A representante do Ministério Público em São Gabriel da Cachoeira, a promotora Renilce Helen informou que o dia de votação em todo município foi tranqüilo sem nenhuma ocorrência grave ou problemas nas urnas. “O trabalho que o Ministério Público tem feito em parceria com a sociedade local desde o início do ano, surtiu um forte efeito na conscientização das pessoas de que o voto não se vende”, afirmou. A promotoria de São Gabriel criou um grupo chamado de “Comitê Anti-corrupção eleitoral 2008”, formado por representantes da sociedade civil organizada que teve a função de divulgar a lei eleitoral e as bases para se ter um voto consciente. “A compra de votos, sem dúvida, é o crime eleitoral mais praticado em São Gabriel da Cachoeira. Entretanto, nossos recursos no que tange a coibição desse crime é muito reduzido, pois acontece principalmente no inteiror onde não temos condições de estar presentes. Portanto, as campanhas que conseguimos empreender com a sociedade local e os meios de comunicação como as rádios são os nossos maiores aliados para coibir esse crime”, disse a promotora.

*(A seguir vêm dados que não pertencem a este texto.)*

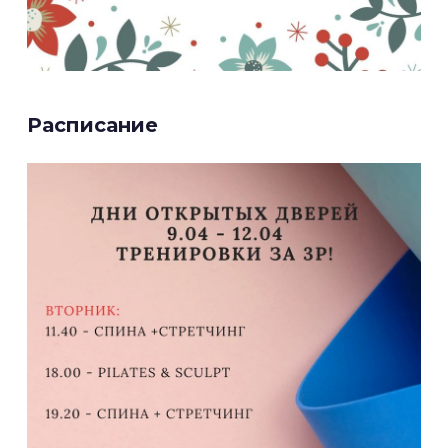
Расписание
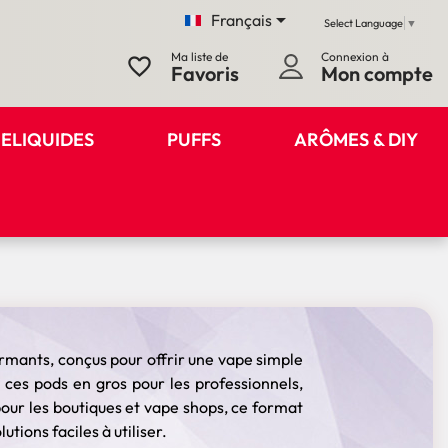

Français
Select Language
▼
Ma liste de
Connexion à
favorite_border
Favoris
Mon compte
ELIQUIDES
PUFFS
ARÔMES & DIY
rmants, conçus pour offrir une vape simple
 ces pods en gros pour les professionnels,
pour les boutiques et vape shops, ce format
tions faciles à utiliser.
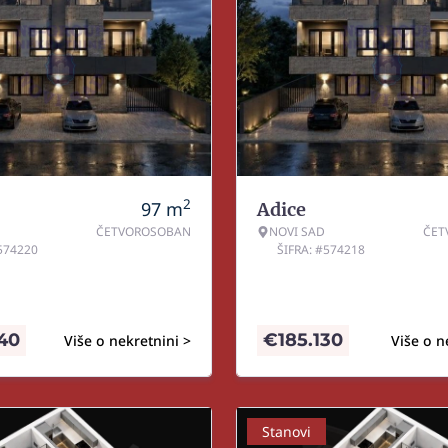
2
97
m
Adice
ČETVOROSOBAN
NOVI SAD
ČET
#574220
ŠIFRA: #574218
640
€
185.130
Više o nekretnini >
Više o n
Stanovi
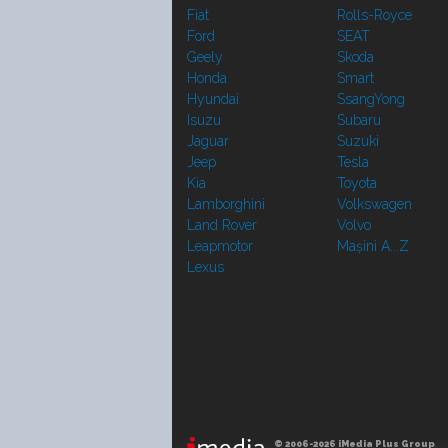
Fiat
Rolls-Royce
Ford
SEAT
Geely
Skoda
Honda
Smart
Hyundai
SsangYong
Isuzu
Subaru
Jaguar
Suzuki
Jeep
Tesla
Kia
Toyota
Lamborghini
Volkswagen
Land Rover
Volvo
Leapmotor
Mașini A...Z
Lexus
© 2006-2026 iMedia Plus Group
.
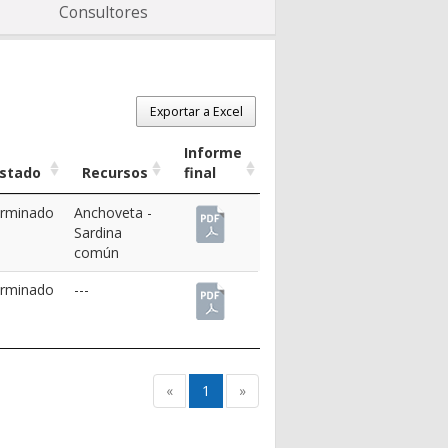
Consultores
Exportar a Excel
Informe
stado
Recursos
final
rminado
Anchoveta
-
Sardina
común
rminado
---
«
1
»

Por solicitação da juíza eleitoral da Comarca de São Gabriel da Cachoeira, Dra Tânia Granito, o Exército Brasileiro fez parte da fiscalização das eleições tanto na cidade mas principalmente no interior. Um contingente da Polícia Federal e da Polícia Militar também foi enviado para São Gabriel a fim de garantir a segurança do pleito. Segundo a Juíza, a maior dificuldade da justiça eleitoral é a falta de recursos humanos para dar conta de uma eleição que demanda uma atenção especial devido a distância que entre as seções eleitorais no interior do município. “A avaliação que faço dessas eleições é que tudo correu bem apesar de não termos pessoal suficiente. Não houve denúncias de crime eleitoral, mesmo no dia da votação”, alegou. O delegado da Polícia Civil em São Gabriel da Cachoeira, Normando Barbosa, também confirmou a avaliação da Juíza informando que as eleições no município costumam não ter problemas. “São Gabriel tem tradição de ter eleições tranqüilas”.